Ben Is Back is available on Blu-ray and standard DVD.

Newly released Blu-ray upgrades include 1996’s Before and After and the 1940 version of A Bill of Divorcement from Kino Lorber, and 1944’s Phantom Lady and 1964’s Psyche 59 from Arrow.

Barbet Schroeder’s Before and After is one of the lesser known films from the director of 1990’s Reversal of Fortune, but it finds him working with two of the most enduring stars of our time, Meryl Streep, between The Bridges of Madison County and Marvin’s Room, and Liam Neeson, between Rob Roy and Michael Collins. It is a modern morality tale in which the two stars play the well-meaning parents of a teenager (Edward Furlong) accused of murder, both of whom do stupid things on his behalf. Alfred Molina and John Heard co-star as the kid’s lawyers. It’s a suspenseful film worth seeing for the performances of the two stars.
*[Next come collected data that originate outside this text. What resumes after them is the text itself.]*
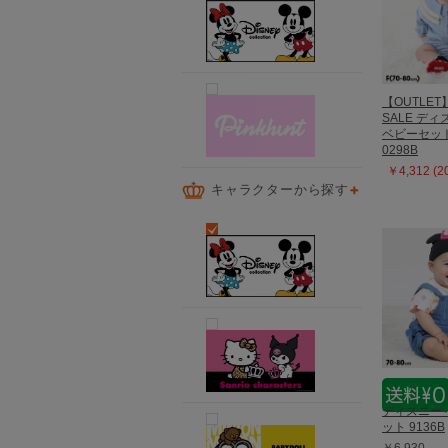
【OUTLET
SALE デ
ベビーセッ
0298B
￥4,312 (
キャラクターから探す
ディズニー 
ット 9136B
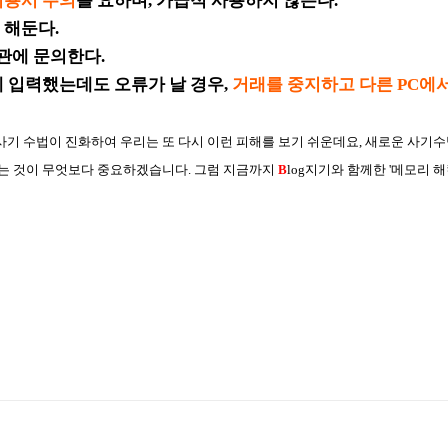
이용시 주의
를 요하며, 가급적 사용하지 않는다.
 해둔다.
기관에 문의한다.
게 입력했는데도 오류가 날 경우,
거래를 중지하고 다른 PC에
기 수법이 진화하여 우리는 또 다시 이런 피해를 보기 쉬운데요, 새로운 사기
르는 것이 무엇보다 중요하겠습니다. 그럼 지금까지
B
log지기와 함께한 '메모리 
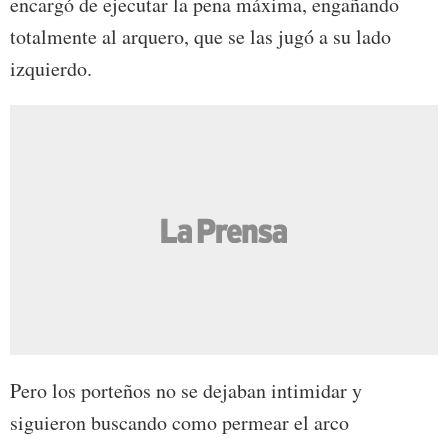
encargó de ejecutar la pena máxima, engañando
totalmente al arquero, que se las jugó a su lado
izquierdo.
Pero los porteños no se dejaban intimidar y
siguieron buscando como permear el arco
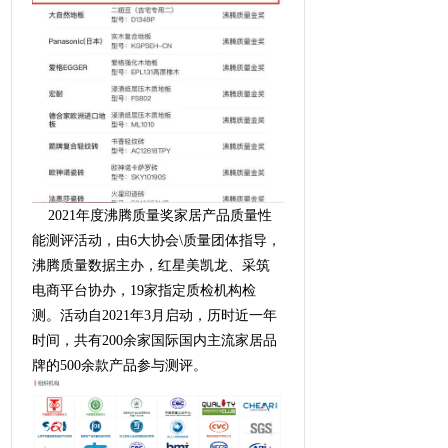
2021年度沸腾质量奖家居产品质量性
能测评活动，由6大协会\质量团体指导，
沸腾质量数据主办，红星美凯龙、采筑
电商平台协办，19家指定质检机构检
测。活动自2021年3月启动，历时近一年
时间，共有200余家国际国内主流家居品
牌的500余款产品参与测评。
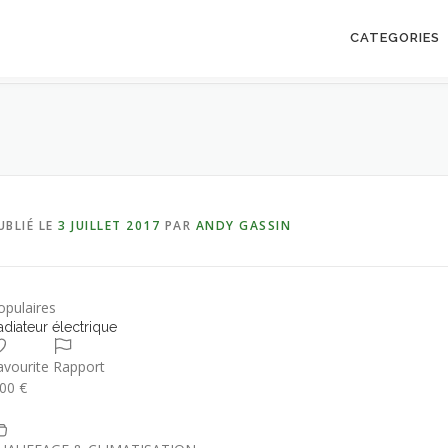
CATEGORIES
UBLIÉ LE
3 JUILLET 2017
PAR
ANDY GASSIN
opulaires
adiateur électrique
avourite
Rapport
.00 €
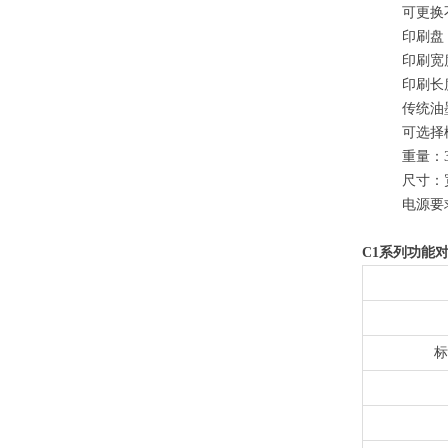
可更换
印刷盘
印刷宽
印刷长度
传统油
可选择
重量：3
尺寸：宽
电源要求：
C1系列功能
标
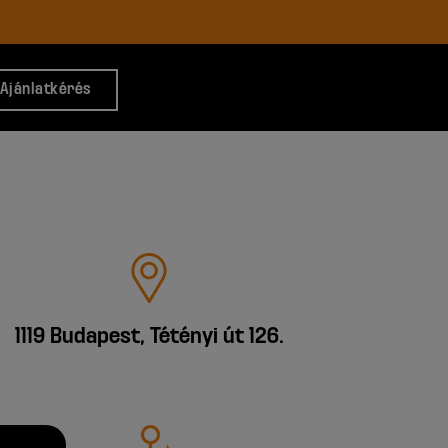
Ajánlatkérés
1119 Budapest, Tétényi út 126.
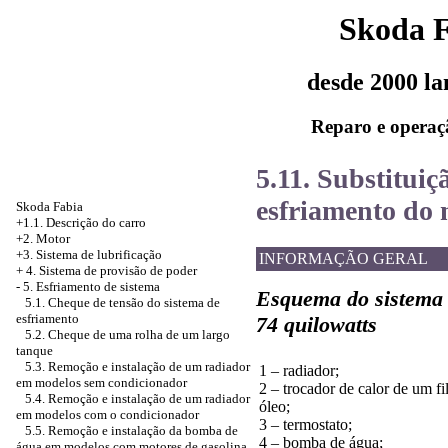
Skoda 
desde 2000 l
Reparo e operaç
5.11. Substitui
esfriamento do 
Skoda Fabia
+1.1. Descrição do carro
+2. Motor
+3. Sistema de lubrificação
INFORMAÇÃO GERAL
+
4. Sistema de provisão de poder
-
5. Esfriamento de sistema
Esquema do sistema d
5.1. Cheque de tensão do sistema de
esfriamento
74 quilowatts
5.2. Cheque de uma rolha de um largo
tanque
5.3. Remoção e instalação de um radiador
1 – radiador;
em modelos sem condicionador
2 – trocador de calor de um fi
5.4. Remoção e instalação de um radiador
óleo;
em modelos com o condicionador
3 – termostato;
5.5. Remoção e instalação da bomba de
4 – bomba de água;
água em modelos com motores de gasolina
John Farrow’s diffidently directed 1940 version of A Bill of Divorcement stars Maureen O’Hara, Adolphe Menjou, Fay Bainter, and Dame May Whitty in the roles previously played by Katharine Hepburn, John Barrymore, Billie Burke, and Elizabeth Patterson in George Cukor’s better-known 1932 version, recently released on Blu-ray by Kino Lorber. The earlier version is the classic, this one, stolen by Whitty, is of interest primarily for film buffs.

One of the earliest of the classic films noir, Robert Siodmak’s Phantom Lady provides Ella Raines with the standout role of her career as a secretary who tries to find the woman who can prove that her boss (Alan Curtis) could not have murdered his wife before his date with the electric chair. Franchot Tone, Thomas Gomez, Fay Helm, and Elisha Cook, Jr. provide solid support. Extras include a 55-minute vintage documentary on film noir.

Psyche 59, from the late, longtime successful TV director Alexander Singer, was one of only three theatrical films directed by Singer in the 1960s, all of them flops. Worth seeing for Patricia Neal’s performance and Walter Lassally’s stunning black-and-white cinematography, this is the film Lassally made between Tom Jones and Zorba the Greek and Neal made just after receiving her Oscar for Hud. In it, she pays a woman with psychosomatic blindness, the cause of which is not revealed until the film’s conclusion, although you’d have to be blind yourself not to see what caused it. Curt Jurgens, Samantha Eggar, and Ian Bannen co-star. Extras include a newly filmed interview with Eggar.

One of the most entertaining of the modern British TV mystery series, New Zealand’s The Brokenwood Mysteries, has released the fifth in its series on both Blu-ray and standard DVD. As delightfully daft as ever, Neill Rea, Fern Sutherland, Nic Sampson, Cristina Serban Ionda, Pana Hema Taylor, Rawiri Jobe, and Karl Willets are all back as Mike, Kristin, Breen, Gina, Jared, Kahu, and Frodo, respectively. If you don’t know who they are, you should.

This week’s new releases include Green Book and Fantastic Beasts: The Crimes of Grindelwald.